O primeiro-ministro, António Costa, defendeu esta sexta-feira que a nomeação de António Vitorino para diretor-geral da Organização Internacional das Migrações (OIM) será "seguramente importante para uma gestão humana" desta matéria.

"Para já, termos podido contar com ele para este lugar é muito importante para o país e será seguramente importante para uma gestão humana de acordo com o direito internacional e muito ativa em matéria de migrações. Eu, por mim, estou muito satisfeito que desta vez possamos ter contado com o António Vitorino para estas funções", disse o primeiro-ministro à chegada ao aeroporto de Lisboa, questionado sobre se esperava para futuro poder contar com António Vitorino para cargos nacionais.

À chegada à Lisboa, depois de ter participado em Bruxelas numa cimeira de chefes de Estado da União Europeia, da qual resultou um acordo relativo a migrações, alcançado ao fim de uma longa maratona negocial, António Costa considerou "um enorme orgulho e responsabilidade" para Portugal ter o socialista e antigo comissário europeu a liderar a OIM, dando ao país "uma posição relevante e central nesta grande questão global" e na qual é preciso "conseguir trabalhar em diversas dimensões".

Garantir a paz e o desenvolvimento nos países de origem dos migrantes, gestão de fronteiras, integração dos migrantes e refugiados são algumas das dimensões enumeradas pelo primeiro-ministro, nas quais a OIM "tem uma função essencial".

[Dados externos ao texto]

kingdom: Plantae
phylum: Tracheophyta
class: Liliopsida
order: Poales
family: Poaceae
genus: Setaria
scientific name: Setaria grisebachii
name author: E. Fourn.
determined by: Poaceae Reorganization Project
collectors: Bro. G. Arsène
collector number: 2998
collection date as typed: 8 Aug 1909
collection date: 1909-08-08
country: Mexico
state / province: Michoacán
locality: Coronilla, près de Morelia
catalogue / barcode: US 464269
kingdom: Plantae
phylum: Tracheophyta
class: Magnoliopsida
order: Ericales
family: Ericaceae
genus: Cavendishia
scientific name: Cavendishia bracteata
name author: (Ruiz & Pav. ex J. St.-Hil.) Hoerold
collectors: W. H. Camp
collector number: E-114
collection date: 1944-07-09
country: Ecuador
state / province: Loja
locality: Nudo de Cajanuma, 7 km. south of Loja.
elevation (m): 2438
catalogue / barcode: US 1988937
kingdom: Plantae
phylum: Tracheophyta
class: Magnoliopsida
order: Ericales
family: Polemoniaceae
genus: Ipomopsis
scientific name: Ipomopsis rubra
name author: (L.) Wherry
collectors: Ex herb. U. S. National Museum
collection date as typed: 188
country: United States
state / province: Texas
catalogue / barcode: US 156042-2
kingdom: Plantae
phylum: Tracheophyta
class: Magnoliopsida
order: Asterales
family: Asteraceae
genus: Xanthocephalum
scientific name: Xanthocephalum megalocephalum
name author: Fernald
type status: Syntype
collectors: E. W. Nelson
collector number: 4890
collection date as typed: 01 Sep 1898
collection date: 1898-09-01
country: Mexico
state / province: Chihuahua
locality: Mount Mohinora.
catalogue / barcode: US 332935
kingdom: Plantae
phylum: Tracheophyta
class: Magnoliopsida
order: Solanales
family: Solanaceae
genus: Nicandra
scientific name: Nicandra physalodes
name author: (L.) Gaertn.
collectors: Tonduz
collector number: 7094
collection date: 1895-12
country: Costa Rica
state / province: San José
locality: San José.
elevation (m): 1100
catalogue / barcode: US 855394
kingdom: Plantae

Sobre o acordo desta madrugada, alcançado às cinco da manhã depois de dez horas de negociações, António Costa insistiu nas críticas que já tinha deixado à saída da cimeira.

E defendeu que a proposta do alto comissário das Nações Unidas para a criação de plataformas regionais de desembarque de migrantes, que o conselho europeu ainda não aprovou, tendo apenas conferido mandato à comissão para "explorar esta ideia", mas que "podia ter sido agarrada com mais intensidade e, desde já, desenhada com garantias de que são dadas todas as garantias para proteção dos direitos que são devidos aos refugiados, para que não haja qualquer tipo de dúvidas de qual é a função destas plataformas".

António Costa reafirmou também que o problema da Europa relativamente às migrações é a "profunda divisão que hoje existe" e a qual "não vale a pena estar a tentar esconder ou a tentar disfarçar".

"Aquela declaração é uma declaração essencialmente vazia e mesmo assim foram dez horas para às cinco da manhã se conseguir aquilo. E desta vez o que estivemos a discutir não foram questões técnicas, o que estivemos a discutir foi a essência do projeto europeu como um projeto partilhado pelo conjunto dos Estados membros e hoje há Estados membros que não querem partilhar o conjunto", criticou o primeiro-ministro.

Ainda sobre a nomeação de António Vitorino para diretor-geral da OIM, António Costa entende que esta se deve a "um currículo absolutamente excecional" e que se trata de uma eleição "bastante difícil" num contexto de cada vez maior número de portugueses em cargos internacionais destacados.

António Vitorino, 61 anos, ex-ministro português (1995-1997) e ex-comissário europeu (1999-2004), foi hoje eleito diretor-geral da OIM, cargo ocupado pelos Estados Unidos desde a criação da organização, em 1951, com uma única exceção, em 1960.

Vitorino, que concorria ao cargo juntamente com o norte-americano Ken Isaacs e a costa-riquenha Laura Thompson, a atual vice-diretora-geral da organização, foi eleito à quarta volta por aclamação.